Google security researchers have discovered six so-called ‘zero interaction’ iOS vulnerabilities – bugs that can allow an attacker to take control of the phone without the user having to do anything other than receive and open a message.
Five of them have been fixed in iOS 12.4, but Apple has not yet been able to completely close the sixth one …
ZDNet reports that Google has published proof of concept code to exploit the bugs fixed by Apple.
Two members of Project Zero, Google’s elite bug-hunting team, have published details and demo exploit code for five of six “interactionless” security bugs that impact the iOS operating system and can be exploited via the iMessage client […]
According to the researcher, four of the six security bugs can lead to the execution of malicious code on a remote iOS device, with no user interaction needed. All an attacker needs to do is to send a malformed message to a victim’s phone, and the malicious code will execute once the user opens and views the received item […]
The fifth and sixth bugs […] allow an attacker to leak data from a device’s memory and read files off a remote device – also with no user interaction.
Although Apple attempted to remove all six vulnerabilities in iOS 12.4, Google says that it didn’t completely succeed with one of them.
Details about one of the “interactionless” vulnerabilities have been kept private because Apple’s iOS 12.4 patch did not completely resolve the bug, according to Natalie Silvanovich, one of the two Google Project Zero researchers who found and reported the bugs.
Details of the remaining five exploits will be shared at the Black Hat security conference in Las Vegas next week. In keeping with responsible practice, Google first reported the issues to Apple in order to allow it to issue patches before the team revealed the details.
‘Zero-interaction’ or ‘frictionless’ vulnerabilities are particularly dangerous. Most iOS and macOS exploits work by tricking the user into running an app, or revealing their Apple ID credentials.
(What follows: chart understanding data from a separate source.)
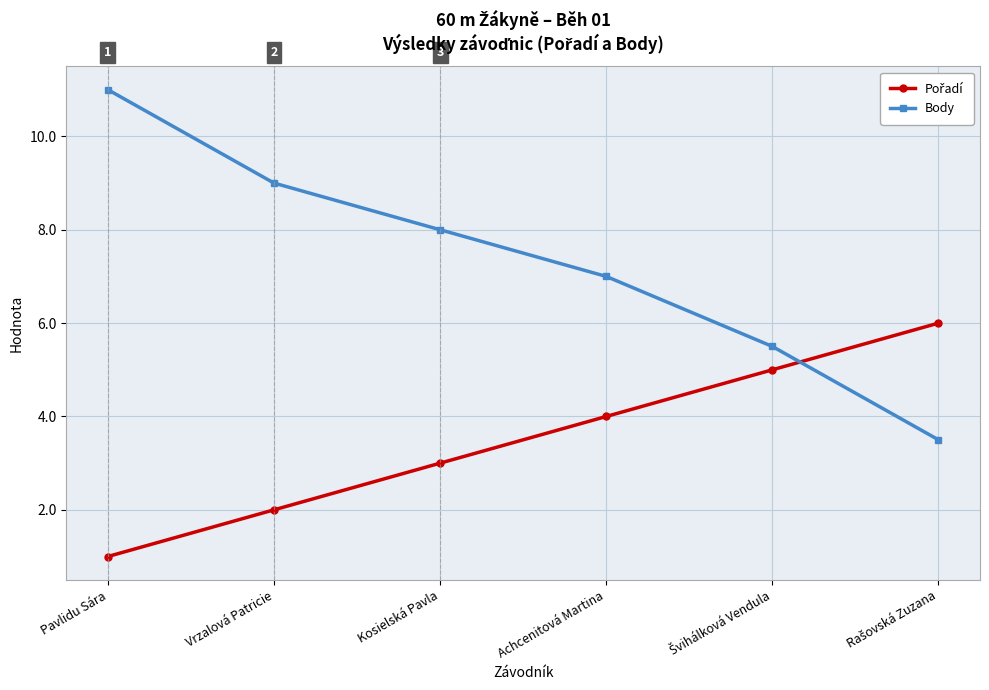

At which category is the sum across all series the highest?

Pavlidu Sára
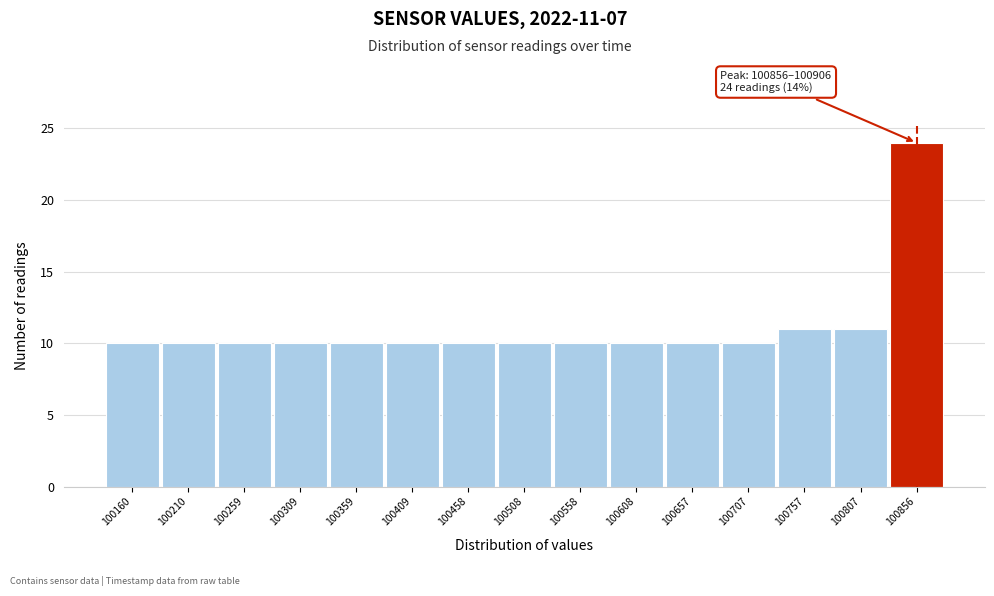

Reading left to right, transcribe all the data shown in this chart.

10	10	10	10	10	10	10	10	10	10	10	10	11	11	24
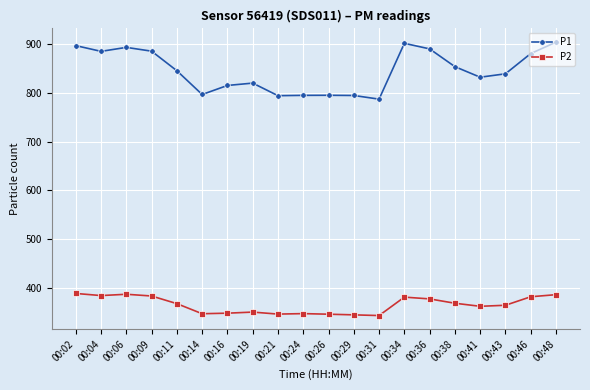

At which label does P1 reach its minimum?

00:31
A zero-interaction one doesn’t rely on anything other than opening a message. Silvanovich said that the message could be sent via SMS, MMS, iMessage, Mail or even Visual Voicemail.
Such discoveries are worth huge sums of money on the black market, with both corporations and governments keen to buy them.
Such vulnerabilities, when sold on the black market, can bring a bug hunter well over $1 million, according to a price chart published by Zerodium. It wouldn’t be an exaggeration to say that Silvanovich just published details about exploits worth well over $5 million, and most likely valued at around $10 million.
If you haven’t yet updated to iOS 12.4, now would be a good time to do so. Many bad actors exploit vulnerabilities after they have been published, knowing that there’s a high percentage of device owners who don’t update promptly.